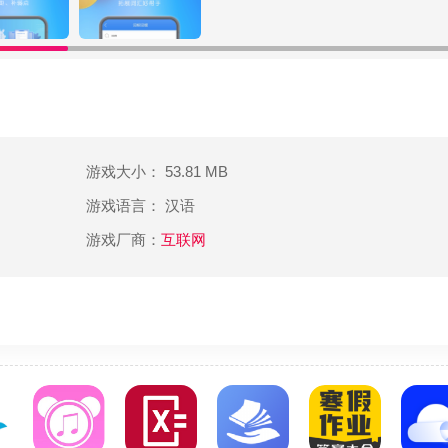
以随时随地检查你的单词水平。欢迎需要单词记忆的朋友下载。
随时查词。
游戏大小： 53.81 MB
，四级词汇乱序，四级考试大纲词汇，四级深度记忆-核心单词，
游戏语言： 汉语
游戏厂商：
互联网
、六级词汇分频强化速记、六级词汇乱序版本、六级考试大纲词汇
英语词汇-科目7000词》《考研英语必修词汇》《考研英语一大
题词汇》《考研词汇乱序版》《考研词汇速记手册》。
物核心词汇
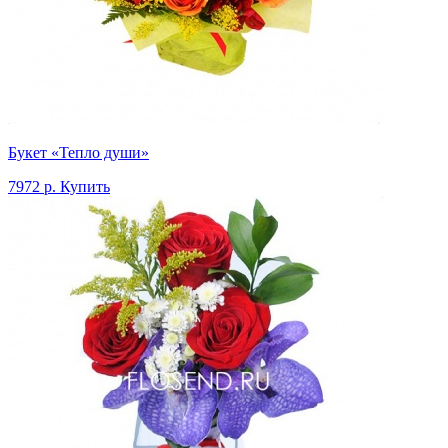
Букет «Тепло души»
7972 р.
Купить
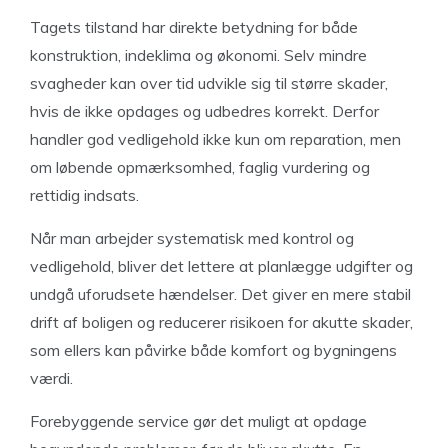
Tagets tilstand har direkte betydning for både
konstruktion, indeklima og økonomi. Selv mindre
svagheder kan over tid udvikle sig til større skader,
hvis de ikke opdages og udbedres korrekt. Derfor
handler god vedligehold ikke kun om reparation, men
om løbende opmærksomhed, faglig vurdering og
rettidig indsats.
Når man arbejder systematisk med kontrol og
vedligehold, bliver det lettere at planlægge udgifter og
undgå uforudsete hændelser. Det giver en mere stabil
drift af boligen og reducerer risikoen for akutte skader,
som ellers kan påvirke både komfort og bygningens
værdi.
Forebyggende service gør det muligt at opdage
****************************************
Work request. Switch every occurrence of "vedligehold" in the listing above to "vedligeholdelse", and reproduce all of its text with nothing else altered. Leave the pictures out of the answer.

Solution to the problem.
以随时随地检查你的单词水平。欢迎需要单词记忆的朋友下载。
随时查词。
游戏大小： 53.81 MB
，四级词汇乱序，四级考试大纲词汇，四级深度记忆-核心单词，
游戏语言： 汉语
游戏厂商：
互联网
、六级词汇分频强化速记、六级词汇乱序版本、六级考试大纲词汇
英语词汇-科目7000词》《考研英语必修词汇》《考研英语一大
题词汇》《考研词汇乱序版》《考研词汇速记手册》。
物核心词汇
Букет «Тепло души»
7972 р.
Купить
Tagets tilstand har direkte betydning for både
konstruktion, indeklima og økonomi. Selv mindre
svagheder kan over tid udvikle sig til større skader,
hvis de ikke opdages og udbedres korrekt. Derfor
handler god vedligeholdelse ikke kun om reparation, men
om løbende opmærksomhed, faglig vurdering og
rettidig indsats.
Når man arbejder systematisk med kontrol og
vedligeholdelse, bliver det lettere at planlægge udgifter og
undgå uforudsete hændelser. Det giver en mere stabil
drift af boligen og reducerer risikoen for akutte skader,
som ellers kan påvirke både komfort og bygningens
værdi.
Forebyggende service gør det muligt at opdage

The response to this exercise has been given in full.